A Gift for Your Students
A week before the end of the class, put the name of each student in the class on the top of a sheet of paper. Pass out these papers and ask student to write the nicest thing they can say about the student listed on the sheet of paper. Ask the students to write only positive comments or best wishes for the future. Read the comments to make sure that no negative comments are included. Collect these from the students. Give each student their own list with comments from each classmate on the last day of class.
Post Test
Complete the “Measure Your Success” as a post test and compare it with their answers in the first chapter. This assessment is included in the printed text and integrated into the online text. Students are pleasantly surprised to see their own progress evaluation and the improvements they have made.
Course Evaluation
Don’t forget the Course Evaluation. A form is provided at the end of the printed text.
Take Home Final
Click this link for a take home final exam you can use for the final course evaluation. (Contributed by Paul Delys, Cuyamaca College.)
Online Classes
Discussion Question
Here is a link to a Word document with all my online discussion questions: Online Discussion Questions
Over the years of my working with students, one of the lifetime goals most mentioned is "happiness." I worry about happiness goals because I'm not sure if we know what happiness is or when we have accomplished this goal. I just read a book on the topic, Authentic Happiness, by Martin Seligman. He is a psychologist who actually teaches college courses on this topic. The following are some excerpts from his text. Please read these excerpts, think about them and add your comments.
Excerpts from Authentic Happiness by Martin Seligman:
Real happiness comes from identifying, cultivating and using your personal strengths in work, love, play and parenting. Seligman contrasts happiness with hedonism. He says that a hedonist "wants as many good moments and as few bad moments as possible in life." He states that hedonism is a shortcut to happiness that leaves us feeling empty. For example, we often assume that more material possessions will make us happy. However, the more material possessions we have, the greater the expectations and we no longer appreciate what we have.
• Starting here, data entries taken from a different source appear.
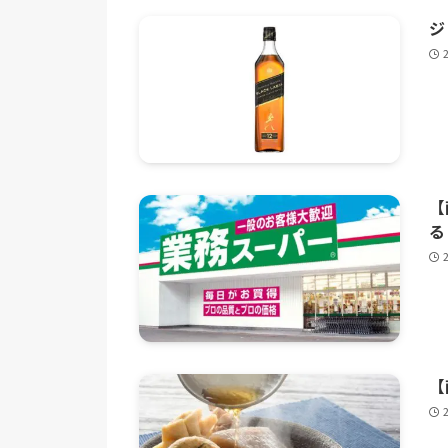
ジ
【
る
【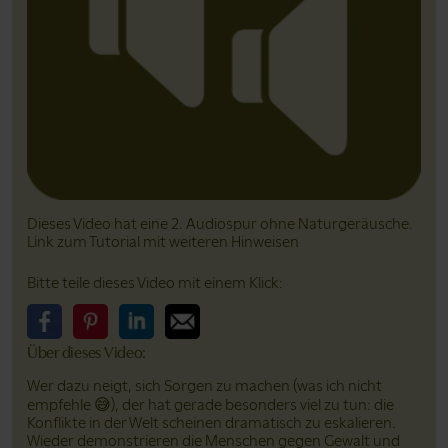
Dieses Video hat eine 2. Audiospur ohne Natur­geräusche.
Link zum Tutorial mit weiteren Hinweisen
Bitte teile dieses Video mit einem Klick:
Über dieses Video:
Bitte teile dieses Video auf Facebook
Bitte teile dieses Video auf Pinterest
Bitte teile dieses Video auf LinkedIn
Bitte teile dieses Video über Email
Wer dazu neigt, sich Sorgen zu machen (was ich nicht
empfehle 😅), der hat gerade besonders viel zu tun: die
Konflikte in der Welt scheinen dramatisch zu eskalieren.
Wieder demonstrieren die Menschen gegen Gewalt und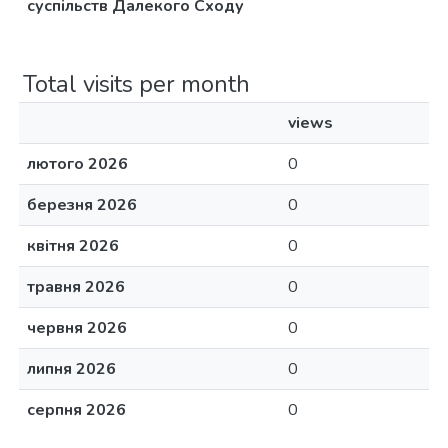
суспільств Далекого Сходу
Total visits per month
views
лютого 2026
0
березня 2026
0
квітня 2026
0
травня 2026
0
червня 2026
0
липня 2026
0
серпня 2026
0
Seligman suggests some ideas to increase happiness. 1. Realize that the past does not determine your future. The future is open to possibilities. 2. Be grateful for the good events of the past and place less emphasis on the bad events. 3. Build positive emotions through forgiving and forgetting. 4. Work on increasing optimism and hope for the future. 5. Find out what activities make you happy and engage in them. Spread these activities out over time so that you will not get tired of them. 6. Take the time to savor the happy times. 7. Take time to enjoy the present moment. 8. Build more flow into your life. Flow is the state of gratification we feel when totally absorbed in an activity that matches our strengths.
Write your comments on these ideas. What does happiness mean to you?
The Final Project can be incorporated into a discussion. It includes a Vision Board and statement of personal philosophy.